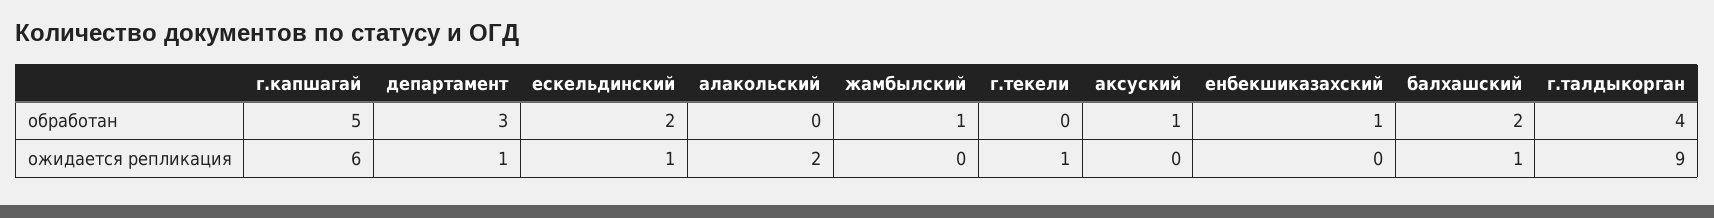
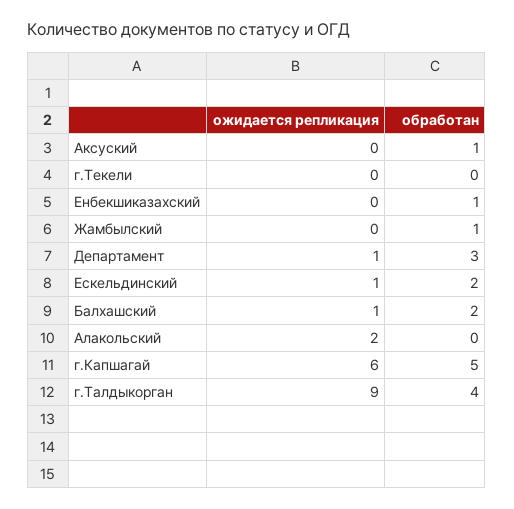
  {
    "г.капшагай": {
      "обработан": 5,
      "ожидается репликация": 6
    },
    "департамент": {
      "обработан": 3,
      "ожидается репликация": 1
    },
    "ескельдинский": {
      "обработан": 2,
      "ожидается репликация": 1
    },
    "алакольский": {
      "обработан": 0,
      "ожидается репликация": 2
    },
    "жамбылский": {
      "обработан": 1,
      "ожидается репликация": 0
    },
    "г.текели": {
      "обработан": 0,
-     "ожидается репликация": 1
+     "ожидается репликация": 0
    },
    "аксуский": {
      "обработан": 1,
      "ожидается репликация": 0
    },
    "енбекшиказахский": {
      "обработан": 1,
      "ожидается репликация": 0
    },
    "балхашский": {
      "обработан": 2,
      "ожидается репликация": 1
    },
    "г.талдыкорган": {
      "обработан": 4,
      "ожидается репликация": 9
    }
  }

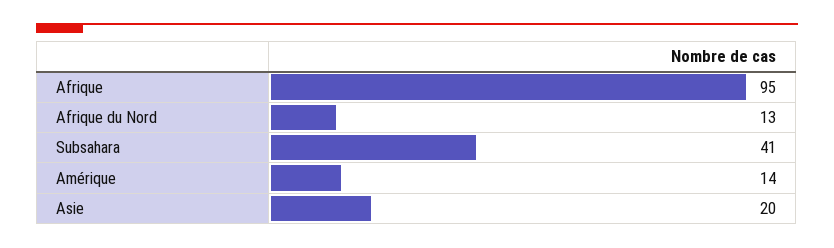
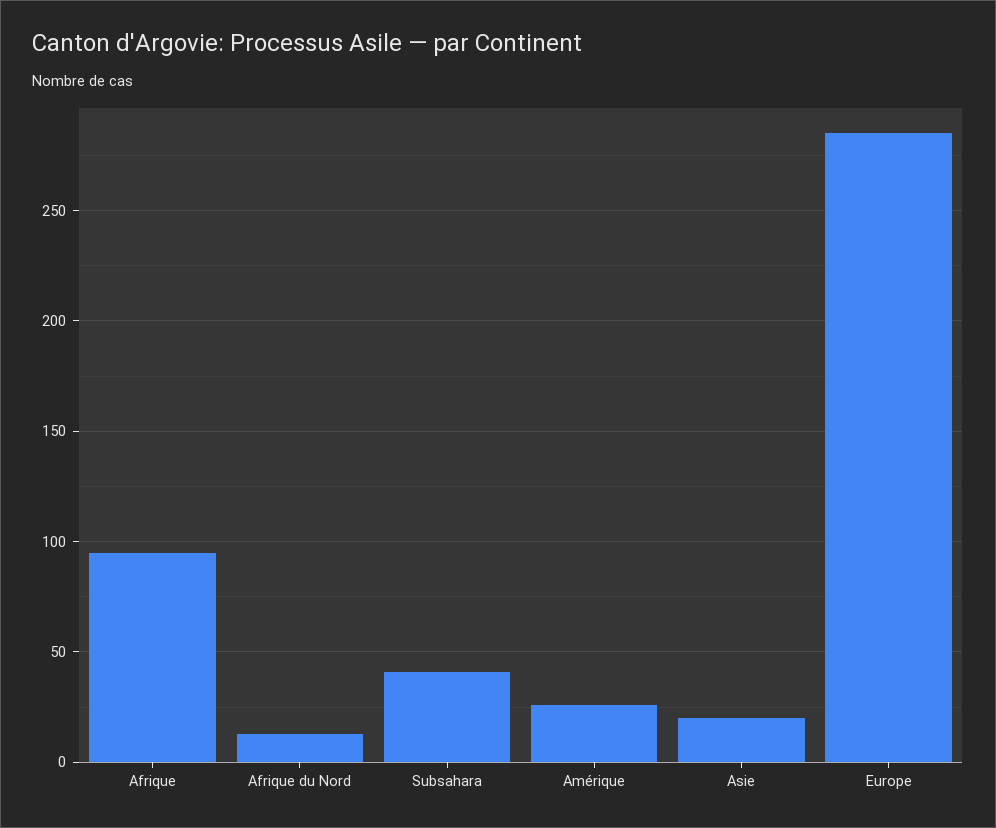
  {
    "Afrique": 95,
    "Afrique du Nord": 13,
    "Subsahara": 41,
-   "Amérique": 14,
+   "Amérique": 25,
-   "Asie": 20
+   "Asie": 20,
+   "Europe": 285
  }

| Assigned task |
Restate the listing word for word, pictures excluded.

| Task output |
  {
    "г.капшагай": {
      "обработан": 5,
      "ожидается репликация": 6
    },
    "департамент": {
      "обработан": 3,
      "ожидается репликация": 1
    },
    "ескельдинский": {
      "обработан": 2,
      "ожидается репликация": 1
    },
    "алакольский": {
      "обработан": 0,
      "ожидается репликация": 2
    },
    "жамбылский": {
      "обработан": 1,
      "ожидается репликация": 0
    },
    "г.текели": {
      "обработан": 0,
-     "ожидается репликация": 1
+     "ожидается репликация": 0
    },
    "аксуский": {
      "обработан": 1,
      "ожидается репликация": 0
    },
    "енбекшиказахский": {
      "обработан": 1,
      "ожидается репликация": 0
    },
    "балхашский": {
      "обработан": 2,
      "ожидается репликация": 1
    },
    "г.талдыкорган": {
      "обработан": 4,
      "ожидается репликация": 9
    }
  }

  {
    "Afrique": 95,
    "Afrique du Nord": 13,
    "Subsahara": 41,
-   "Amérique": 14,
+   "Amérique": 25,
-   "Asie": 20
+   "Asie": 20,
+   "Europe": 285
  }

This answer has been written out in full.